What the exercise asks
Could the whole of the data below be written out verbatim?

====================

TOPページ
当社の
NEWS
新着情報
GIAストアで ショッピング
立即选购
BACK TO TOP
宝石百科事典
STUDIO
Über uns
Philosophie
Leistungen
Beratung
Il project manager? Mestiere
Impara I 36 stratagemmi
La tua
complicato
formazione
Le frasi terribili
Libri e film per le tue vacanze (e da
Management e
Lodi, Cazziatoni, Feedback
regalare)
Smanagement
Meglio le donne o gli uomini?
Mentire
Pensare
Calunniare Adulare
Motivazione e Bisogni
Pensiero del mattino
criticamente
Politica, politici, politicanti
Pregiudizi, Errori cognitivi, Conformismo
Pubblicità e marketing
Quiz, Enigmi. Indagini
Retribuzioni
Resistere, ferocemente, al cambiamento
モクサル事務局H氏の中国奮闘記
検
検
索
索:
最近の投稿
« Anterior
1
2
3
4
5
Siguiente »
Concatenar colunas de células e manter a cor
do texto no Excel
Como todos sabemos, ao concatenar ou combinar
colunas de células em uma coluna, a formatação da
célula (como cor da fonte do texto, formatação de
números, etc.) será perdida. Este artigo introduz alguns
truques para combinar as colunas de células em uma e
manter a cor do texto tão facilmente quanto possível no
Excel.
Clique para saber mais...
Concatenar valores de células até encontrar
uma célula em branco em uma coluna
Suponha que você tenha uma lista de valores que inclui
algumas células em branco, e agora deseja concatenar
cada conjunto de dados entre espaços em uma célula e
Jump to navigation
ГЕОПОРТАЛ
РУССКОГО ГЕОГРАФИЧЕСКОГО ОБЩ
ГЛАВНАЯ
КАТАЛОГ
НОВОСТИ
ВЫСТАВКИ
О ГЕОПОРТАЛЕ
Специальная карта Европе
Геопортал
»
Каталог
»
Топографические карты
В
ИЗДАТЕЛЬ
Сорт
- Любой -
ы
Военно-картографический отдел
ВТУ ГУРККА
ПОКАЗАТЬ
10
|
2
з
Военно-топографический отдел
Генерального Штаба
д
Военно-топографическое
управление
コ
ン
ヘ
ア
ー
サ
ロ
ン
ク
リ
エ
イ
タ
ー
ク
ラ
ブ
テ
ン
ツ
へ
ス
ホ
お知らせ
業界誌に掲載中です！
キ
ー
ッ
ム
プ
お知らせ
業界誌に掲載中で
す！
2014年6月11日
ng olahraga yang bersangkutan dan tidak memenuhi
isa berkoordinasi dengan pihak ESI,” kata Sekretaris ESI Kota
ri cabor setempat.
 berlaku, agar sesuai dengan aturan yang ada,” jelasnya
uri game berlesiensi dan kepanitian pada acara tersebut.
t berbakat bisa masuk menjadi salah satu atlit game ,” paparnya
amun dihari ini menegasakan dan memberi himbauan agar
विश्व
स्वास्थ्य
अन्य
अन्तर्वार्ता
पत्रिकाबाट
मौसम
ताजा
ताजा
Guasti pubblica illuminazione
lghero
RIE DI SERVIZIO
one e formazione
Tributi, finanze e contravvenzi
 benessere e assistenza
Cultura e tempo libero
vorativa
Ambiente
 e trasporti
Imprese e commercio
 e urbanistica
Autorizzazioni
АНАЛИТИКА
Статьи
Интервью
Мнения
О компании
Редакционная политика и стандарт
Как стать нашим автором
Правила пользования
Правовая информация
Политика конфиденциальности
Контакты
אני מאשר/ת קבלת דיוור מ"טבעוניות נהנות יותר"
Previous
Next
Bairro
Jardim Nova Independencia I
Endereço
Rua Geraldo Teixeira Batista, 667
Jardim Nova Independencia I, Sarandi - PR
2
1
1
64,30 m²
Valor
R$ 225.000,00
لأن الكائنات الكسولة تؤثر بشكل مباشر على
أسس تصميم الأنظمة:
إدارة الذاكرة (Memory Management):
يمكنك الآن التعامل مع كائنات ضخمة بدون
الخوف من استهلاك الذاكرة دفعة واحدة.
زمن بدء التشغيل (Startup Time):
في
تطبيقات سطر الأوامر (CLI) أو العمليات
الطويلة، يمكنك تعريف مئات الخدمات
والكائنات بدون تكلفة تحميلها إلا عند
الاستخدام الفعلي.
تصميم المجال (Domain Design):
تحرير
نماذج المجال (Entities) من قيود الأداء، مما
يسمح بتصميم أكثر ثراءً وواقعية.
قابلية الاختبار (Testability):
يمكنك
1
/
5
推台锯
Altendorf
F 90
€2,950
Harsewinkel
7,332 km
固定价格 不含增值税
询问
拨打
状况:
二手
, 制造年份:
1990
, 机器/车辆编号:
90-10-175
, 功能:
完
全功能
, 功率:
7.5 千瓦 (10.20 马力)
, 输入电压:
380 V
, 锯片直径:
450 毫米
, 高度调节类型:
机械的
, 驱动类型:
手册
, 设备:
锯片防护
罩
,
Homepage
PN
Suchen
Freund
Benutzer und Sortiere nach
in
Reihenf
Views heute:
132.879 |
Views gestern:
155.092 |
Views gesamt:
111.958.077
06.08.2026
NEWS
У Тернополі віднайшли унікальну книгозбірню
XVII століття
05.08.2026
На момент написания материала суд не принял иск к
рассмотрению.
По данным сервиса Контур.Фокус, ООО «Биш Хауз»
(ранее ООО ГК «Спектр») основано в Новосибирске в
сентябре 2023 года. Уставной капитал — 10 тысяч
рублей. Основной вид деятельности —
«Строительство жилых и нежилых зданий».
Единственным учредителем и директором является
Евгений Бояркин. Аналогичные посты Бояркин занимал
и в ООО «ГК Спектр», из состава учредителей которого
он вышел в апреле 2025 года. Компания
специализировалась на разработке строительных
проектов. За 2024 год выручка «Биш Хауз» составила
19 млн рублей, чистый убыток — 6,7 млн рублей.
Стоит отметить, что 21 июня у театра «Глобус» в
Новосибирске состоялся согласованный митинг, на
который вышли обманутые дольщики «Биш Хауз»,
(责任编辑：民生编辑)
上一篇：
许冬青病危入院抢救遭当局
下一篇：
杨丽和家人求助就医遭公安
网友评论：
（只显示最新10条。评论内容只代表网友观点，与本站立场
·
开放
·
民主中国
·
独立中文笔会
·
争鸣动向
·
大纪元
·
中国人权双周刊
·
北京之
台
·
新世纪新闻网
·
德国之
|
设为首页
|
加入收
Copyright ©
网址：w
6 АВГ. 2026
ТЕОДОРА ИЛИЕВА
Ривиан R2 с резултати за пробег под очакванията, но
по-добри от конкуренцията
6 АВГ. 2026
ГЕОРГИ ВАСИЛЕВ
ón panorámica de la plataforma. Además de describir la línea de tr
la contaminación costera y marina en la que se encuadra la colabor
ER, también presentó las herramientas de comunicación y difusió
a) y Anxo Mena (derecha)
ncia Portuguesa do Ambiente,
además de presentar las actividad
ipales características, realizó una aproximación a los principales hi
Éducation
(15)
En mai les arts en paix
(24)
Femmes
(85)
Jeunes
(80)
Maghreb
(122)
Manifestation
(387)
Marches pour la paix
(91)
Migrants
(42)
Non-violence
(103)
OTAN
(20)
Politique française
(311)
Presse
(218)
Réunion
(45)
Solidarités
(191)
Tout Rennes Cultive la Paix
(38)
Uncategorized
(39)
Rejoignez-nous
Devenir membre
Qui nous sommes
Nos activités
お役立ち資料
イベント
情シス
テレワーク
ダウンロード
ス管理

====================

Answer to the problem
TOPページ
当社の
NEWS
新着情報
GIAストアで ショッピング
立即选购
BACK TO TOP
宝石百科事典
STUDIO
Über uns
Philosophie
Leistungen
Beratung
Il project manager? Mestiere
Impara I 36 stratagemmi
La tua
complicato
formazione
Le frasi terribili
Libri e film per le tue vacanze (e da
Management e
Lodi, Cazziatoni, Feedback
regalare)
Smanagement
Meglio le donne o gli uomini?
Mentire
Pensare
Calunniare Adulare
Motivazione e Bisogni
Pensiero del mattino
criticamente
Politica, politici, politicanti
Pregiudizi, Errori cognitivi, Conformismo
Pubblicità e marketing
Quiz, Enigmi. Indagini
Retribuzioni
Resistere, ferocemente, al cambiamento
モクサル事務局H氏の中国奮闘記
検
検
索
索:
最近の投稿
« Anterior
1
2
3
4
5
Siguiente »
Concatenar colunas de células e manter a cor
do texto no Excel
Como todos sabemos, ao concatenar ou combinar
colunas de células em uma coluna, a formatação da
célula (como cor da fonte do texto, formatação de
números, etc.) será perdida. Este artigo introduz alguns
truques para combinar as colunas de células em uma e
manter a cor do texto tão facilmente quanto possível no
Excel.
Clique para saber mais...
Concatenar valores de células até encontrar
uma célula em branco em uma coluna
Suponha que você tenha uma lista de valores que inclui
algumas células em branco, e agora deseja concatenar
cada conjunto de dados entre espaços em uma célula e
Jump to navigation
ГЕОПОРТАЛ
РУССКОГО ГЕОГРАФИЧЕСКОГО ОБЩ
ГЛАВНАЯ
КАТАЛОГ
НОВОСТИ
ВЫСТАВКИ
О ГЕОПОРТАЛЕ
Специальная карта Европе
Геопортал
»
Каталог
»
Топографические карты
В
ИЗДАТЕЛЬ
Сорт
- Любой -
ы
Военно-картографический отдел
ВТУ ГУРККА
ПОКАЗАТЬ
10
|
2
з
Военно-топографический отдел
Генерального Штаба
д
Военно-топографическое
управление
コ
ン
ヘ
ア
ー
サ
ロ
ン
ク
リ
エ
イ
タ
ー
ク
ラ
ブ
テ
ン
ツ
へ
ス
ホ
お知らせ
業界誌に掲載中です！
キ
ー
ッ
ム
プ
お知らせ
業界誌に掲載中で
す！
2014年6月11日
ng olahraga yang bersangkutan dan tidak memenuhi
isa berkoordinasi dengan pihak ESI,” kata Sekretaris ESI Kota
ri cabor setempat.
 berlaku, agar sesuai dengan aturan yang ada,” jelasnya
uri game berlesiensi dan kepanitian pada acara tersebut.
t berbakat bisa masuk menjadi salah satu atlit game ,” paparnya
amun dihari ini menegasakan dan memberi himbauan agar
विश्व
स्वास्थ्य
अन्य
अन्तर्वार्ता
पत्रिकाबाट
मौसम
ताजा
ताजा
Guasti pubblica illuminazione
lghero
RIE DI SERVIZIO
one e formazione
Tributi, finanze e contravvenzi
 benessere e assistenza
Cultura e tempo libero
vorativa
Ambiente
 e trasporti
Imprese e commercio
 e urbanistica
Autorizzazioni
АНАЛИТИКА
Статьи
Интервью
Мнения
О компании
Редакционная политика и стандарт
Как стать нашим автором
Правила пользования
Правовая информация
Политика конфиденциальности
Контакты
אני מאשר/ת קבלת דיוור מ"טבעוניות נהנות יותר"
Previous
Next
Bairro
Jardim Nova Independencia I
Endereço
Rua Geraldo Teixeira Batista, 667
Jardim Nova Independencia I, Sarandi - PR
2
1
1
64,30 m²
Valor
R$ 225.000,00
لأن الكائنات الكسولة تؤثر بشكل مباشر على
أسس تصميم الأنظمة:
إدارة الذاكرة (Memory Management):
يمكنك الآن التعامل مع كائنات ضخمة بدون
الخوف من استهلاك الذاكرة دفعة واحدة.
زمن بدء التشغيل (Startup Time):
في
تطبيقات سطر الأوامر (CLI) أو العمليات
الطويلة، يمكنك تعريف مئات الخدمات
والكائنات بدون تكلفة تحميلها إلا عند
الاستخدام الفعلي.
تصميم المجال (Domain Design):
تحرير
نماذج المجال (Entities) من قيود الأداء، مما
يسمح بتصميم أكثر ثراءً وواقعية.
قابلية الاختبار (Testability):
يمكنك
1
/
5
推台锯
Altendorf
F 90
€2,950
Harsewinkel
7,332 km
固定价格 不含增值税
询问
拨打
状况:
二手
, 制造年份:
1990
, 机器/车辆编号:
90-10-175
, 功能:
完
全功能
, 功率:
7.5 千瓦 (10.20 马力)
, 输入电压:
380 V
, 锯片直径:
450 毫米
, 高度调节类型:
机械的
, 驱动类型:
手册
, 设备:
锯片防护
罩
,
Homepage
PN
Suchen
Freund
Benutzer und Sortiere nach
in
Reihenf
Views heute:
132.879 |
Views gestern:
155.092 |
Views gesamt:
111.958.077
06.08.2026
NEWS
У Тернополі віднайшли унікальну книгозбірню
XVII століття
05.08.2026
На момент написания материала суд не принял иск к
рассмотрению.
По данным сервиса Контур.Фокус, ООО «Биш Хауз»
(ранее ООО ГК «Спектр») основано в Новосибирске в
сентябре 2023 года. Уставной капитал — 10 тысяч
рублей. Основной вид деятельности —
«Строительство жилых и нежилых зданий».
Единственным учредителем и директором является
Евгений Бояркин. Аналогичные посты Бояркин занимал
и в ООО «ГК Спектр», из состава учредителей которого
он вышел в апреле 2025 года. Компания
специализировалась на разработке строительных
проектов. За 2024 год выручка «Биш Хауз» составила
19 млн рублей, чистый убыток — 6,7 млн рублей.
Стоит отметить, что 21 июня у театра «Глобус» в
Новосибирске состоялся согласованный митинг, на
который вышли обманутые дольщики «Биш Хауз»,
(责任编辑：民生编辑)
上一篇：
许冬青病危入院抢救遭当局
下一篇：
杨丽和家人求助就医遭公安
网友评论：
（只显示最新10条。评论内容只代表网友观点，与本站立场
·
开放
·
民主中国
·
独立中文笔会
·
争鸣动向
·
大纪元
·
中国人权双周刊
·
北京之
台
·
新世纪新闻网
·
德国之
|
设为首页
|
加入收
Copyright ©
网址：w
6 АВГ. 2026
ТЕОДОРА ИЛИЕВА
Ривиан R2 с резултати за пробег под очакванията, но
по-добри от конкуренцията
6 АВГ. 2026
ГЕОРГИ ВАСИЛЕВ
ón panorámica de la plataforma. Además de describir la línea de tr
la contaminación costera y marina en la que se encuadra la colabor
ER, también presentó las herramientas de comunicación y difusió
a) y Anxo Mena (derecha)
ncia Portuguesa do Ambiente,
además de presentar las actividad
ipales características, realizó una aproximación a los principales hi
Éducation
(15)
En mai les arts en paix
(24)
Femmes
(85)
Jeunes
(80)
Maghreb
(122)
Manifestation
(387)
Marches pour la paix
(91)
Migrants
(42)
Non-violence
(103)
OTAN
(20)
Politique française
(311)
Presse
(218)
Réunion
(45)
Solidarités
(191)
Tout Rennes Cultive la Paix
(38)
Uncategorized
(39)
Rejoignez-nous
Devenir membre
Qui nous sommes
Nos activités
お役立ち資料
イベント
情シス
テレワーク
ダウンロード
ス管理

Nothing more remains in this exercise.